▸ **TASK GOAL**
Among the entries below, which lines include the string "دراسات"? Show each one.

Collected data
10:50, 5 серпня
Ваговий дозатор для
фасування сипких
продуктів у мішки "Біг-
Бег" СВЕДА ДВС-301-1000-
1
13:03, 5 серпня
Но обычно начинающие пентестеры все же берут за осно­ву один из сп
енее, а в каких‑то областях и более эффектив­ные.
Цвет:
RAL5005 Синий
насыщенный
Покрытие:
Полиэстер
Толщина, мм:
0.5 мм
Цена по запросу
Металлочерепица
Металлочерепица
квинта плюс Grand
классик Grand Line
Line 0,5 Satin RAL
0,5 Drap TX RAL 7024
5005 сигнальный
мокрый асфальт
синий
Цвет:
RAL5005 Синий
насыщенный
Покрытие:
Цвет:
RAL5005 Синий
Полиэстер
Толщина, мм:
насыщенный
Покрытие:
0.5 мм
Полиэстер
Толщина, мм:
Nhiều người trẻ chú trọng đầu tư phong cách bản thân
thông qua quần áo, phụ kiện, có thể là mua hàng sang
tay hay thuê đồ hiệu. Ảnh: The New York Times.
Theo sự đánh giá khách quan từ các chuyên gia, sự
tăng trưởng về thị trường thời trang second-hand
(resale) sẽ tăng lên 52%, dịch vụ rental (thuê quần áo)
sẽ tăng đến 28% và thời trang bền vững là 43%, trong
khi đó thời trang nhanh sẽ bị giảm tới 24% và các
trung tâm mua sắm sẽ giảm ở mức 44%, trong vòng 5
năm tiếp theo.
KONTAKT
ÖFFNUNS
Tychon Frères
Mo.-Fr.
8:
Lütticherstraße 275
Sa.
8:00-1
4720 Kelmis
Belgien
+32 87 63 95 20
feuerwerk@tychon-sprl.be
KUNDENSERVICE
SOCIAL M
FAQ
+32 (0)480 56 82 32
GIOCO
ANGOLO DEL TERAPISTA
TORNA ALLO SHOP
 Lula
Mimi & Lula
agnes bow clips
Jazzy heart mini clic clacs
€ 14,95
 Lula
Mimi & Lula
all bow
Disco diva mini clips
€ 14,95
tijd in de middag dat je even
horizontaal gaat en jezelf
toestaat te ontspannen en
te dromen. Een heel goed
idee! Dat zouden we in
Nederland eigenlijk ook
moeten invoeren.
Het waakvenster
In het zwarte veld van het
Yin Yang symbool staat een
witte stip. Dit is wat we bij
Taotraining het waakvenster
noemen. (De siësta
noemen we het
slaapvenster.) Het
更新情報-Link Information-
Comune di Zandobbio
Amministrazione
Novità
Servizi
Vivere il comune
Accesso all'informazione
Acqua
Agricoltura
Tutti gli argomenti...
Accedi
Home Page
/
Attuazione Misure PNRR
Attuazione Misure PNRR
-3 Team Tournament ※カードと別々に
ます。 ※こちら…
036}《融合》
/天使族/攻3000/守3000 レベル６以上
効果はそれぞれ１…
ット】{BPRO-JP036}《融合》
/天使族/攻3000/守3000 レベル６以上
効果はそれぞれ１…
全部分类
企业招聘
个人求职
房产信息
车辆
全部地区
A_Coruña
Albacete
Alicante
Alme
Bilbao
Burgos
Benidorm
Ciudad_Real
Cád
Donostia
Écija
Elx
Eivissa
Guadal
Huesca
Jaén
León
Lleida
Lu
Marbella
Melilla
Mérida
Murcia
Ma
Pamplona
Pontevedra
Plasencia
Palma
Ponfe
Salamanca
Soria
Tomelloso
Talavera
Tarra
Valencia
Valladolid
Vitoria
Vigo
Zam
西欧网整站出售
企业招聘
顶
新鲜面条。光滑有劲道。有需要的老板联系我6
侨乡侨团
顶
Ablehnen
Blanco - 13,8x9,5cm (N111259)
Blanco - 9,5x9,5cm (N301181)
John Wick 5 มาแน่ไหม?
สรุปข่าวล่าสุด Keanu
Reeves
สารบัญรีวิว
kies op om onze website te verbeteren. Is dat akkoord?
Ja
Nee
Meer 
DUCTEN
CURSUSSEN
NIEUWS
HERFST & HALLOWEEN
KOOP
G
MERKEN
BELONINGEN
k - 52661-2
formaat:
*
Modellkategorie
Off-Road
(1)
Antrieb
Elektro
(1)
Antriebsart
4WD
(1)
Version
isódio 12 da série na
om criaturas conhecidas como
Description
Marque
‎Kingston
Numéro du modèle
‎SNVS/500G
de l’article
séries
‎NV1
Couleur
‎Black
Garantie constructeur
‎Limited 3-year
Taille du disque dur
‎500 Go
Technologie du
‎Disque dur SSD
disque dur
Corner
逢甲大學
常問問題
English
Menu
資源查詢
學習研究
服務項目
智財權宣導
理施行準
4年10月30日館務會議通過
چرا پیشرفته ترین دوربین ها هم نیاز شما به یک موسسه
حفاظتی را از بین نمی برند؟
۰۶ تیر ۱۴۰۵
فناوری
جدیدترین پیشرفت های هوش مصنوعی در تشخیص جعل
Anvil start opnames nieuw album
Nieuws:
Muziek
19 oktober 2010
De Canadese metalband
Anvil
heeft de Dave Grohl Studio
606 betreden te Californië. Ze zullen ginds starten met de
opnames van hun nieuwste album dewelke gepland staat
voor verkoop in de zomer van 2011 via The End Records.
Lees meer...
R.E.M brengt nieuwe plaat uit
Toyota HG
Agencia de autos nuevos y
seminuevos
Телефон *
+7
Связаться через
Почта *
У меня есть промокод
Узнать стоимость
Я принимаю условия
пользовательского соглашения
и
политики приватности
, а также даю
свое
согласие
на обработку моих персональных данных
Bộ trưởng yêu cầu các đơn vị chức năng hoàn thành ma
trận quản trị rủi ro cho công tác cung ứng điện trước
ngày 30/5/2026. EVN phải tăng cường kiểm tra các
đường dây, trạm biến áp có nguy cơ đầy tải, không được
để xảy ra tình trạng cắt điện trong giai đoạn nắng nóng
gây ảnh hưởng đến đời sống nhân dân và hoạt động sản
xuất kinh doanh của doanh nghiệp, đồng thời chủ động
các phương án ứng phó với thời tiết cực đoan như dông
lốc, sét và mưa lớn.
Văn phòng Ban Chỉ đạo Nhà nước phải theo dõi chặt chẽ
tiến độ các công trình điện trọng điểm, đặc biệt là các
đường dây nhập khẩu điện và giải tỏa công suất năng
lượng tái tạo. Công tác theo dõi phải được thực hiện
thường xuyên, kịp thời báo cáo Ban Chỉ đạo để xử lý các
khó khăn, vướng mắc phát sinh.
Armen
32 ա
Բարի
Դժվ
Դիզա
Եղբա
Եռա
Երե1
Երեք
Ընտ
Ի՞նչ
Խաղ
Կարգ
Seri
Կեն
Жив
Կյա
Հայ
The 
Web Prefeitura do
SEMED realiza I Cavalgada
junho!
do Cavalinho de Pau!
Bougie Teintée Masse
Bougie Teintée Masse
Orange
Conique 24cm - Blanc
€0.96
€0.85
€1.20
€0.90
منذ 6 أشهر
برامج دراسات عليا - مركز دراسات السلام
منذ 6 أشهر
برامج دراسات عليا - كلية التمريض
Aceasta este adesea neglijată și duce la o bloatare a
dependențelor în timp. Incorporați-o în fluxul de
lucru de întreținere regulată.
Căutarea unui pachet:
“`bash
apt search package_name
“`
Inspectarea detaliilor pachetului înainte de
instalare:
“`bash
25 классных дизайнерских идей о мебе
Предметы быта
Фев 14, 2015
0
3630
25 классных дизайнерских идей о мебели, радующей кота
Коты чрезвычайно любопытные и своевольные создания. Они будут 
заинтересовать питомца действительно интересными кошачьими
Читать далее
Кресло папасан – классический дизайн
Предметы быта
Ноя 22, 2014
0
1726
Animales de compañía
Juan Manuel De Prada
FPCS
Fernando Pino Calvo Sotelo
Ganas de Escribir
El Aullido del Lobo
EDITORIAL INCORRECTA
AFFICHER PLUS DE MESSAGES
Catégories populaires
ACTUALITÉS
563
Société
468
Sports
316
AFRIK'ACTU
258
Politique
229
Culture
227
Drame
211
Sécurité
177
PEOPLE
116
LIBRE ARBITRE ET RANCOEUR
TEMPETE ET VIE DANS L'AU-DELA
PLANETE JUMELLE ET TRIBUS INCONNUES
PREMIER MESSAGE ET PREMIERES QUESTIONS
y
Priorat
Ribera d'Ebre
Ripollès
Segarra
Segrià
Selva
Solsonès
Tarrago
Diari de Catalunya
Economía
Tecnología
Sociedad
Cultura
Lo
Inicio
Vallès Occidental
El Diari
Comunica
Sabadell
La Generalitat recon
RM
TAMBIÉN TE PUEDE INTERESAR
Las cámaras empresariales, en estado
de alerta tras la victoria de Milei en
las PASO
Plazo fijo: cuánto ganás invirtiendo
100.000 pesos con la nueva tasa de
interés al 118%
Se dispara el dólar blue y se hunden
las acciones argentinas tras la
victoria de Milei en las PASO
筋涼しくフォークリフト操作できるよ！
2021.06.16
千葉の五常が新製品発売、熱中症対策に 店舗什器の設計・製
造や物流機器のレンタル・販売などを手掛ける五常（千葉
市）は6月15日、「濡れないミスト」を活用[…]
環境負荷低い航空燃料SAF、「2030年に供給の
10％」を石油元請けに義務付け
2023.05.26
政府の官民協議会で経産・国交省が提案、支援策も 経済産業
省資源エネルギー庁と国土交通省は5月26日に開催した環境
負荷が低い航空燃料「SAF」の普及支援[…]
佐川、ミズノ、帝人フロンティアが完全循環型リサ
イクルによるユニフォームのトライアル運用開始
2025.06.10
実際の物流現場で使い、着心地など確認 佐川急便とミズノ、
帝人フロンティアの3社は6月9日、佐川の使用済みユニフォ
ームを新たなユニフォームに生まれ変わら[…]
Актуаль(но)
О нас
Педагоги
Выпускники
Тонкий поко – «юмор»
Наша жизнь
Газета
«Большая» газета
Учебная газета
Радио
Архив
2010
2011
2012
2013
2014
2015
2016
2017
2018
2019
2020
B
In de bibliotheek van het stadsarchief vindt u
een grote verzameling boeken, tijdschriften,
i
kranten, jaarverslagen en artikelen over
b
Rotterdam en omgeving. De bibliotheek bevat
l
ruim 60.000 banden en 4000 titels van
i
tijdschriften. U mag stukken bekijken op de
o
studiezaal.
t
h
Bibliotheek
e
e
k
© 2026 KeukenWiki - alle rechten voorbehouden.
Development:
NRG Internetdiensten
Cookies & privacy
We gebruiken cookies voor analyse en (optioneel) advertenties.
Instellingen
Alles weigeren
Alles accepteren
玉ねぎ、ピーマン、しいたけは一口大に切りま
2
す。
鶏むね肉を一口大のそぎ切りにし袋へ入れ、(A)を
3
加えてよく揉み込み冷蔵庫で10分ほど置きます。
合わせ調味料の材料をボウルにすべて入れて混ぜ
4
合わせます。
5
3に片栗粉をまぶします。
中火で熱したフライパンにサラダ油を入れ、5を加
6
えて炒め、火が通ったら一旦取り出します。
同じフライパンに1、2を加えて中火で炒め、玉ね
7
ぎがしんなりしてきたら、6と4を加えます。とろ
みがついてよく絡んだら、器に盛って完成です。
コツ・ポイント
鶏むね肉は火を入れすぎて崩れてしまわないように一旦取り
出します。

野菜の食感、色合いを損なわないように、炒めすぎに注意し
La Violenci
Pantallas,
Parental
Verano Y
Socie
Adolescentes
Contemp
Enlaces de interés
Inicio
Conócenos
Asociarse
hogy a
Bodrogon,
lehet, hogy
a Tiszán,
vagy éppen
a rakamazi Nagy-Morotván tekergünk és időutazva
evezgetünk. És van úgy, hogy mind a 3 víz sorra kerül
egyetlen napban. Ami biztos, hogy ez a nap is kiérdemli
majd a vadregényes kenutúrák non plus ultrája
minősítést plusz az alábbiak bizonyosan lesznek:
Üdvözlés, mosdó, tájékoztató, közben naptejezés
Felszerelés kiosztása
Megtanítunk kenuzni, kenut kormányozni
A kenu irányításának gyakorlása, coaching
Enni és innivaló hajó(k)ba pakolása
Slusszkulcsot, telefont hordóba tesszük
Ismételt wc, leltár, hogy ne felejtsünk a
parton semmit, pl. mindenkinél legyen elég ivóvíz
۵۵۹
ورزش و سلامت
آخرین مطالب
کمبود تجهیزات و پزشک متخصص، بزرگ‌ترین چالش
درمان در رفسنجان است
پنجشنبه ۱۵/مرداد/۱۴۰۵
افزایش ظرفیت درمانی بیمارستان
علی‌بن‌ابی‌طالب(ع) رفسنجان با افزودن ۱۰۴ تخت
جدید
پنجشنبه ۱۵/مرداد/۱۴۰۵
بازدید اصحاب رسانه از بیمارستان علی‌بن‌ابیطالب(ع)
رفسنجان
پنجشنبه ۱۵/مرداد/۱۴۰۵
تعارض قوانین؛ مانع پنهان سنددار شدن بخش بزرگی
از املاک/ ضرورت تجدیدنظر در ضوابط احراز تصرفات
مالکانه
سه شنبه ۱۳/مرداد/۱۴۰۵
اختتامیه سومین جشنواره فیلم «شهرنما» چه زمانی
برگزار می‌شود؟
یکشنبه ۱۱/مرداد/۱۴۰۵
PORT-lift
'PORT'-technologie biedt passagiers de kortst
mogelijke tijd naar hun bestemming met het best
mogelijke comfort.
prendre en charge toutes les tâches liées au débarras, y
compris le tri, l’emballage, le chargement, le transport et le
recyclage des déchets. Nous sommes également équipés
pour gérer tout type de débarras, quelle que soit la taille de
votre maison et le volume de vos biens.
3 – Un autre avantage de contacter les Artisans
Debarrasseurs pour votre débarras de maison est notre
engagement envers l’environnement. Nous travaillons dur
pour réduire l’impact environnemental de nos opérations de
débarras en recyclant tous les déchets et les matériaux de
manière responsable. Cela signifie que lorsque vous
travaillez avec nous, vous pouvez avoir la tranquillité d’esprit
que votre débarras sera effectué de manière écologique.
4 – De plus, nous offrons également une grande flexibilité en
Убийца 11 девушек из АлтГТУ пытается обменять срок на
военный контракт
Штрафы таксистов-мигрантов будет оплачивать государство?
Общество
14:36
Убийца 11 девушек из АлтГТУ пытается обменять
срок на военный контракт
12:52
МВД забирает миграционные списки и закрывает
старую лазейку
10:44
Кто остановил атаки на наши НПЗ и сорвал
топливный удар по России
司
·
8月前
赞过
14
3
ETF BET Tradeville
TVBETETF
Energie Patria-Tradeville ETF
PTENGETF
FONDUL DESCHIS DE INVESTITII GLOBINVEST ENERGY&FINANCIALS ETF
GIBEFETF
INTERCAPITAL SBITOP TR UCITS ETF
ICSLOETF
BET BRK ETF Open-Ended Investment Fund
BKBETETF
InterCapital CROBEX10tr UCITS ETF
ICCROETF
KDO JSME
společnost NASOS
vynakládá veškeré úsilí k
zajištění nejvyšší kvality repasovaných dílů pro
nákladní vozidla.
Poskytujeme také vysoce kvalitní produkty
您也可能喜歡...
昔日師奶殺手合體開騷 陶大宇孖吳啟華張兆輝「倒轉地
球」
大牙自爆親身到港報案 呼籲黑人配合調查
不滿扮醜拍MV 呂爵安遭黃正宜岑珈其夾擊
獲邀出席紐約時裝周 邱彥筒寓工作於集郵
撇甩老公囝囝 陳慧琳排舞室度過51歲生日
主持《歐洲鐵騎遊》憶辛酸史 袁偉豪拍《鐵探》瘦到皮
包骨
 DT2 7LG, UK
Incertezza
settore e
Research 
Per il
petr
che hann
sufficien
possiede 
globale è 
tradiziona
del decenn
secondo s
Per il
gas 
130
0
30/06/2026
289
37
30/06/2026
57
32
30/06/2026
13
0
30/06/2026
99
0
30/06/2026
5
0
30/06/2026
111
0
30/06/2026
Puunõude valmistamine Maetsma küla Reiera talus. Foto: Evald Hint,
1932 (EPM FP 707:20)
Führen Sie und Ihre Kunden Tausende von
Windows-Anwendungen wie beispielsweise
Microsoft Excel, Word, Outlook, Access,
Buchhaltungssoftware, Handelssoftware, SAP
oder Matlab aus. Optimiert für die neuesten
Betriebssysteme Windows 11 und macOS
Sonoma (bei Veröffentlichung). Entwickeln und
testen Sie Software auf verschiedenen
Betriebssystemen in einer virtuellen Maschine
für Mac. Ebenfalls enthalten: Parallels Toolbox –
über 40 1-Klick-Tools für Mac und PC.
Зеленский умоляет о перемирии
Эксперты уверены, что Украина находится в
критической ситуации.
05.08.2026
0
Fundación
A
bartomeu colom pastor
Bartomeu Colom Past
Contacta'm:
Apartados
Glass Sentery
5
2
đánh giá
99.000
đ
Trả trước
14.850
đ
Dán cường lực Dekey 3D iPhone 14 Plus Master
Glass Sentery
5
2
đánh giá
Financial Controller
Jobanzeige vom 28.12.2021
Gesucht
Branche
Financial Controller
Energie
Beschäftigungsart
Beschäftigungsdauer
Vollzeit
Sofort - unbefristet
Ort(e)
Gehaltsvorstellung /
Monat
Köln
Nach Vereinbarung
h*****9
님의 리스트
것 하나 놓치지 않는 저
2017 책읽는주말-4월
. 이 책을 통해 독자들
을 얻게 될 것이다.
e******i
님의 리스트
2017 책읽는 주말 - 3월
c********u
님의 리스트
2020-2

▸ **SOLUTION TO THIS TASK**
برامج دراسات عليا - مركز دراسات السلام
برامج دراسات عليا - كلية التمريض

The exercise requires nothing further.